INPUT FOR THIS TASK:
━━━━━━━━
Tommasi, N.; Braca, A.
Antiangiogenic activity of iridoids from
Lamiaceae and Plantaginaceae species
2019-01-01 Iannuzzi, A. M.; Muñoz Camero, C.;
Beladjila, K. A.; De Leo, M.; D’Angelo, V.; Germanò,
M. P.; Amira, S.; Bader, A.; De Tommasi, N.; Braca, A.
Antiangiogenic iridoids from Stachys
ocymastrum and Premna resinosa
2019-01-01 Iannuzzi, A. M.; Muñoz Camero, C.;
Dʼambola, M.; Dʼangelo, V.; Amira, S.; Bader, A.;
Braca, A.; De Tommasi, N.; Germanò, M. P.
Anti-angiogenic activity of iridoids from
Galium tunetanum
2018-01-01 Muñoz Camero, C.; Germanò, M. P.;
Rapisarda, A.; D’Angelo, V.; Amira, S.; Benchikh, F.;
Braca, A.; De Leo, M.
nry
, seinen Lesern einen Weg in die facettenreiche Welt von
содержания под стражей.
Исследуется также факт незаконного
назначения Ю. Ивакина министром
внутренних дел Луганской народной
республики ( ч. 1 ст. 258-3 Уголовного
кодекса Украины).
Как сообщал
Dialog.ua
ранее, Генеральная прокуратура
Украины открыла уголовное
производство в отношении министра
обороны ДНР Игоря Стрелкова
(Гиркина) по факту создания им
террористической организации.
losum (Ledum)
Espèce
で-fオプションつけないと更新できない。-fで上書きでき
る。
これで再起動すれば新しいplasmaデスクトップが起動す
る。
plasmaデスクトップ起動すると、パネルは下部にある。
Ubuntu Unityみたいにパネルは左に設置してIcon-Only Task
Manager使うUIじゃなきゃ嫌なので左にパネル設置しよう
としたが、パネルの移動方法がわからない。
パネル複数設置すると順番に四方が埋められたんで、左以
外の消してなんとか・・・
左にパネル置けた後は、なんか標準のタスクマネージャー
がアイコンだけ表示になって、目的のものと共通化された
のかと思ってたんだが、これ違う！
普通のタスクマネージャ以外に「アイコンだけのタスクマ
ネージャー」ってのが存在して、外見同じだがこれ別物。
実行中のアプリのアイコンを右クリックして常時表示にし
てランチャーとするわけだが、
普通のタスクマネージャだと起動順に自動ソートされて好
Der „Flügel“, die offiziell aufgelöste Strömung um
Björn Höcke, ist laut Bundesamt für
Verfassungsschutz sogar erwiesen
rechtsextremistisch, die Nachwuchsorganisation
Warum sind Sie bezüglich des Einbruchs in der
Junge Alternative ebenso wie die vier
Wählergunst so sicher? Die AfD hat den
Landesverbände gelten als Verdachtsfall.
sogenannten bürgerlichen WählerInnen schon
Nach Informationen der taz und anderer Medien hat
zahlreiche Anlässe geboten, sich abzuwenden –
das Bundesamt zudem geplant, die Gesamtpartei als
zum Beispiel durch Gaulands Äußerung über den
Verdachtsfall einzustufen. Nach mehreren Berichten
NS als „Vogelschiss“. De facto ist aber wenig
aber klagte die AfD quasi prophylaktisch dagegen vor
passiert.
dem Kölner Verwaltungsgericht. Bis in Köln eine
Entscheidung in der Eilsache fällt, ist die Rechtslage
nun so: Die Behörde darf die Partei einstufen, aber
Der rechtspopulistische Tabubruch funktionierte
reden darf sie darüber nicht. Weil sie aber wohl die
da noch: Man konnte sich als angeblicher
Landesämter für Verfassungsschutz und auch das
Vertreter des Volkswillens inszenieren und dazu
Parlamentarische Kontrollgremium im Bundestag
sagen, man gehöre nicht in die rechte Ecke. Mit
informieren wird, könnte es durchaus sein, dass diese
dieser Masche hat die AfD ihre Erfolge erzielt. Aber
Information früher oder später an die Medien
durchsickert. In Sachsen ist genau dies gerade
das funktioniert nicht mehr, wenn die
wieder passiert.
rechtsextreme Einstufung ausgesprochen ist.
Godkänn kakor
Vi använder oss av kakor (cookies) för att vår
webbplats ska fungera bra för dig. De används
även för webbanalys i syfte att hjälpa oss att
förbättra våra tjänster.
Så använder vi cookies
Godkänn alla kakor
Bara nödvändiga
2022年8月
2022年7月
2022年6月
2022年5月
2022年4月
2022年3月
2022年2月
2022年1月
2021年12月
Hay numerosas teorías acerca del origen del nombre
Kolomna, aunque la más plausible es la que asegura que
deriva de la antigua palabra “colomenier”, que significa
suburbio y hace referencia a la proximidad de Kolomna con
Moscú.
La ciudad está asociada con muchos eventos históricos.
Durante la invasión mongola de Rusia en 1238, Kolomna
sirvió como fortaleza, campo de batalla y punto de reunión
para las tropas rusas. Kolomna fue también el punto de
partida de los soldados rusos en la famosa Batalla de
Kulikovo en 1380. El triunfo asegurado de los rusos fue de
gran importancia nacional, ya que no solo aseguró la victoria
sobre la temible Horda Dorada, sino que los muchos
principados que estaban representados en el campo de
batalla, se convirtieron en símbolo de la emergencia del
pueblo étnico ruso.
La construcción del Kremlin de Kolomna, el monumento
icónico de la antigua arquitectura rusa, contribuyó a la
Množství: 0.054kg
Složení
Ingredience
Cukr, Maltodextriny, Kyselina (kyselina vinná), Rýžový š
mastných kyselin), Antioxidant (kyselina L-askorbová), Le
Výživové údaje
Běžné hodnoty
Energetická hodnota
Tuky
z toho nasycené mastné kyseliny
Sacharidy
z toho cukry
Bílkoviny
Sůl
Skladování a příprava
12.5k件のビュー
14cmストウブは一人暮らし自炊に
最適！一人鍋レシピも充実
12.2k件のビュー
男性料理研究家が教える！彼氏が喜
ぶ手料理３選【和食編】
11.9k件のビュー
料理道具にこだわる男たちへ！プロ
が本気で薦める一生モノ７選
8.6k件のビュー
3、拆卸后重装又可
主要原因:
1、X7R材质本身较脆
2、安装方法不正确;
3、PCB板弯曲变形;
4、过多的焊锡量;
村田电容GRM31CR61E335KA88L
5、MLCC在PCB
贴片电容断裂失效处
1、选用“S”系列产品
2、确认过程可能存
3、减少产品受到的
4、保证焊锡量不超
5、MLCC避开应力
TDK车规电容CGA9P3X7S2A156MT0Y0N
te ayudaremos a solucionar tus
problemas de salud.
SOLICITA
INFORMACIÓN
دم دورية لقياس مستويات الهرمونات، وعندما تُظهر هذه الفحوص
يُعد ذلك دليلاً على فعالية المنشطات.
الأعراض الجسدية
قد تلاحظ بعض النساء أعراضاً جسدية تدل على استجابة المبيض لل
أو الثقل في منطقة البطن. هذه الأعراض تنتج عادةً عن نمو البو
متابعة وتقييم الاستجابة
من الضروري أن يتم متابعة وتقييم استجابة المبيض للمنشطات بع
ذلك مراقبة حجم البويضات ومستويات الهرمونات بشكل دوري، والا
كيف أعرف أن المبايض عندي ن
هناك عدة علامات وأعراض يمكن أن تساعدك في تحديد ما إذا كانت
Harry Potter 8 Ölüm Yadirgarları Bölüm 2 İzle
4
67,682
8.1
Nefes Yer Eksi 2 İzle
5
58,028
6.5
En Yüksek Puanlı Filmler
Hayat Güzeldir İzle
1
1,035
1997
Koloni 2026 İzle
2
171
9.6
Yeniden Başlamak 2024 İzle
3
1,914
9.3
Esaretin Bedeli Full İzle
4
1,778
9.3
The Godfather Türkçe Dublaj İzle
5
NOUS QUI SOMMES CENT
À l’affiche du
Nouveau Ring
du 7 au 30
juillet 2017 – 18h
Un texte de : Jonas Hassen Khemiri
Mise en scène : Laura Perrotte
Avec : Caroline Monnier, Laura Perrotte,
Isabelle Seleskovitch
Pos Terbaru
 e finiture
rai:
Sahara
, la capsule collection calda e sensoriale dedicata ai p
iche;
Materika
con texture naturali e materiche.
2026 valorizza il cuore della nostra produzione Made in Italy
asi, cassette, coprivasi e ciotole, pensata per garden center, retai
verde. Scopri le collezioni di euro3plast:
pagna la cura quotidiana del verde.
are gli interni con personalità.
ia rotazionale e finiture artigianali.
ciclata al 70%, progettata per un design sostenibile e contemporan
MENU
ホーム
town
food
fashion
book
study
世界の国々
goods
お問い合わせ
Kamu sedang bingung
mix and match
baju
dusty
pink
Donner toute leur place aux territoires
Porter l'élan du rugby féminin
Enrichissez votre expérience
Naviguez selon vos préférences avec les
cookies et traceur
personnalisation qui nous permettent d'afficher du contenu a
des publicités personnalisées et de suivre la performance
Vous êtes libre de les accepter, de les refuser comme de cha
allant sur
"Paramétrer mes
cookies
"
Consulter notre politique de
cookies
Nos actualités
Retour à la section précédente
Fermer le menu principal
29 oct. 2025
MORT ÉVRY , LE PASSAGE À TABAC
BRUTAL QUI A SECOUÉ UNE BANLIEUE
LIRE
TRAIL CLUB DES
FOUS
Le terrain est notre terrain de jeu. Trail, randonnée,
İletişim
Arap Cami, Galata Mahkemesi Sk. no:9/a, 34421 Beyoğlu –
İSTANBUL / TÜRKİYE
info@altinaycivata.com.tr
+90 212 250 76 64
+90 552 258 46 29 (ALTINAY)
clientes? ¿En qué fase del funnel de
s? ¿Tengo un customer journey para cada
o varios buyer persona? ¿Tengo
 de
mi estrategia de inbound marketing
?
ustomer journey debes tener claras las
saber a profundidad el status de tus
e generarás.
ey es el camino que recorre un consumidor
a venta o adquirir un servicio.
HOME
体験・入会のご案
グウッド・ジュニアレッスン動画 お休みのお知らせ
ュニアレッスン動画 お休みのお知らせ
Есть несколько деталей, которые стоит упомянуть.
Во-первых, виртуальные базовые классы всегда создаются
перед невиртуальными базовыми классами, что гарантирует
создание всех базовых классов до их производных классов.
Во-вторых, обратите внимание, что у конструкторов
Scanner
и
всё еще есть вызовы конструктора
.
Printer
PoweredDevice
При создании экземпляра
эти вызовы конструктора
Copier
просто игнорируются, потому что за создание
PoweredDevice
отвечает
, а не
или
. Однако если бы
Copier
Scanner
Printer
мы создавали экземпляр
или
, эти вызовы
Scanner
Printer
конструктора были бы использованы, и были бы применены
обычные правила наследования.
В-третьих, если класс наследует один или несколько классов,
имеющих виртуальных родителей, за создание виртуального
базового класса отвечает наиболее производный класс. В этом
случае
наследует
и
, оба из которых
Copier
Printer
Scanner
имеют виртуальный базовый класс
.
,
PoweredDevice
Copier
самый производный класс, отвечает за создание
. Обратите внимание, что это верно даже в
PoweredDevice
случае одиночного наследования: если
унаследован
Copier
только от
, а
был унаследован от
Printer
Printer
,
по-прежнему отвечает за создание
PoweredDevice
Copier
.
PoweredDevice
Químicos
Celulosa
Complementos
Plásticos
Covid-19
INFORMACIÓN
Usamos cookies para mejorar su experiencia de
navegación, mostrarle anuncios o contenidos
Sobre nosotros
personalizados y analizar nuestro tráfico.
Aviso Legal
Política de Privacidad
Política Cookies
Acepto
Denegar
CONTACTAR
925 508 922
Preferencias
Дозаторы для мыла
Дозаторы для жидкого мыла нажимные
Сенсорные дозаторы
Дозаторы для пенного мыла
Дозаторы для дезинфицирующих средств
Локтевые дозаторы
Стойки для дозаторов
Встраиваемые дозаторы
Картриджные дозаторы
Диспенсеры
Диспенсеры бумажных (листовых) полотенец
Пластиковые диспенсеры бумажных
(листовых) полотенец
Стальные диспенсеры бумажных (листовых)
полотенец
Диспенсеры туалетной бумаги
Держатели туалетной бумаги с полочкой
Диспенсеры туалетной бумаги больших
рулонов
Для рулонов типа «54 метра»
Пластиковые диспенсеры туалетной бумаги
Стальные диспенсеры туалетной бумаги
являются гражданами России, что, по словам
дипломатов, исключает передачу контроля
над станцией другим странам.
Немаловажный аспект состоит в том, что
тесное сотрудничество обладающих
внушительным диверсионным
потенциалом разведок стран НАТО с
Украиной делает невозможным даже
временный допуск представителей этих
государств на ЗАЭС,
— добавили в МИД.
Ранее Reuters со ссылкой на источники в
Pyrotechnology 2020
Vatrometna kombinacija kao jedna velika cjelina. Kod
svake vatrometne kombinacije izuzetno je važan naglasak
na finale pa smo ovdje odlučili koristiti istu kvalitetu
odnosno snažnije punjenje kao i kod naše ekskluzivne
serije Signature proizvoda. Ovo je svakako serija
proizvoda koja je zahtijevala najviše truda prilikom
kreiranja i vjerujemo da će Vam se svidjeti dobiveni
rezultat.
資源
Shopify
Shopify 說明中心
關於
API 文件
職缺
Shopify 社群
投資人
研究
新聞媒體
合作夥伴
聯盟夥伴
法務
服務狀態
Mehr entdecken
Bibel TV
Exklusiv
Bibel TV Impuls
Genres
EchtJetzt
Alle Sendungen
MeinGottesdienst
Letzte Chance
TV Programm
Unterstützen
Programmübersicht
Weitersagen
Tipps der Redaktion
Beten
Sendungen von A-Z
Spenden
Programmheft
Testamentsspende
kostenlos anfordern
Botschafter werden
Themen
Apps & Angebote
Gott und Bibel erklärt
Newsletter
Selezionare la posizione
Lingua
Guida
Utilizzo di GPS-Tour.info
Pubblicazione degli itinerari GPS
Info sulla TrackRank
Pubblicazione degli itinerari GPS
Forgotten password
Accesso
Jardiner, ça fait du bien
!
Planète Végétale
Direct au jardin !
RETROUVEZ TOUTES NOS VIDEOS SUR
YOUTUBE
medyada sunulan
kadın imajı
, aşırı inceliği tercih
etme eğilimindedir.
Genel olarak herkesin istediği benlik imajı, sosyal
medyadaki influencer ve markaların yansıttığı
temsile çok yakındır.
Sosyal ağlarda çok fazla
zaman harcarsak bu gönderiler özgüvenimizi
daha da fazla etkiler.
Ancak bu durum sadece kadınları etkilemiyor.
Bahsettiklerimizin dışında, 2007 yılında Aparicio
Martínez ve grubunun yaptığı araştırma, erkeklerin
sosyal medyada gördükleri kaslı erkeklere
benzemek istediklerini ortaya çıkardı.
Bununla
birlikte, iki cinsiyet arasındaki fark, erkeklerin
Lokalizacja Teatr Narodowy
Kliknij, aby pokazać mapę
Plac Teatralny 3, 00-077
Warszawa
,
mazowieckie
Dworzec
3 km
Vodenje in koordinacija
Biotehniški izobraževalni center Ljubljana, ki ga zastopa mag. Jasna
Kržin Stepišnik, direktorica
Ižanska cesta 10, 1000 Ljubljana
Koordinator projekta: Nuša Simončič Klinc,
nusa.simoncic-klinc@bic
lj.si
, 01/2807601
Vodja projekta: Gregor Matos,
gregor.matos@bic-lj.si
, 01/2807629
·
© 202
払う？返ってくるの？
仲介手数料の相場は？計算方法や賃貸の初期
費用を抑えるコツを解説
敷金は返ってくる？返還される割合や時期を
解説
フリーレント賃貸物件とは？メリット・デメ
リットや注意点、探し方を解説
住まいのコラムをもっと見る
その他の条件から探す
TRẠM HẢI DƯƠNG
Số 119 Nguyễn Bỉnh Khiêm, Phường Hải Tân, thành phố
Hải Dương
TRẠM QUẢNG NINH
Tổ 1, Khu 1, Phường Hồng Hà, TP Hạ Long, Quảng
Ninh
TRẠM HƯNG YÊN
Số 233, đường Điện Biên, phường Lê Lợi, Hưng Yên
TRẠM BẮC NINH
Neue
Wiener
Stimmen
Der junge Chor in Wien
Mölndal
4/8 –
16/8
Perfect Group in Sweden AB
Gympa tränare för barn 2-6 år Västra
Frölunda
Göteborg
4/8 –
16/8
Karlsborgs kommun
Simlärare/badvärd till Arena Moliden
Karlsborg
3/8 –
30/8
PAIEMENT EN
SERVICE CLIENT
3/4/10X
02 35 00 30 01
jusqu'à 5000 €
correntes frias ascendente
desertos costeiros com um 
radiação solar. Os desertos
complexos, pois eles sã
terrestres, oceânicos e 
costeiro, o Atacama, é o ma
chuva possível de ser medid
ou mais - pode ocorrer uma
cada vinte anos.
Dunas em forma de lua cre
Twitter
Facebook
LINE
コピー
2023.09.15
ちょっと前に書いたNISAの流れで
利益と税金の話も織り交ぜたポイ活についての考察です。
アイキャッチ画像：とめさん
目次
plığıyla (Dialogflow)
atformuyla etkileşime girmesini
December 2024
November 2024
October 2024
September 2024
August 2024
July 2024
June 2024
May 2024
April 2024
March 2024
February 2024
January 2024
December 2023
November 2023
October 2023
━━━━━━━━
WHAT TO DO:
Out of the entries above, write out only the lines between the line holding "Apps & Angebote" and the line holding "Genel olarak herkesin", inclusive, each exactly as given.

EXERCISE RESPONSE:
Apps & Angebote
Gott und Bibel erklärt
Newsletter
Selezionare la posizione
Lingua
Guida
Utilizzo di GPS-Tour.info
Pubblicazione degli itinerari GPS
Info sulla TrackRank
Pubblicazione degli itinerari GPS
Forgotten password
Accesso
Jardiner, ça fait du bien
!
Planète Végétale
Direct au jardin !
RETROUVEZ TOUTES NOS VIDEOS SUR
YOUTUBE
medyada sunulan
kadın imajı
, aşırı inceliği tercih
etme eğilimindedir.
Genel olarak herkesin istediği benlik imajı, sosyal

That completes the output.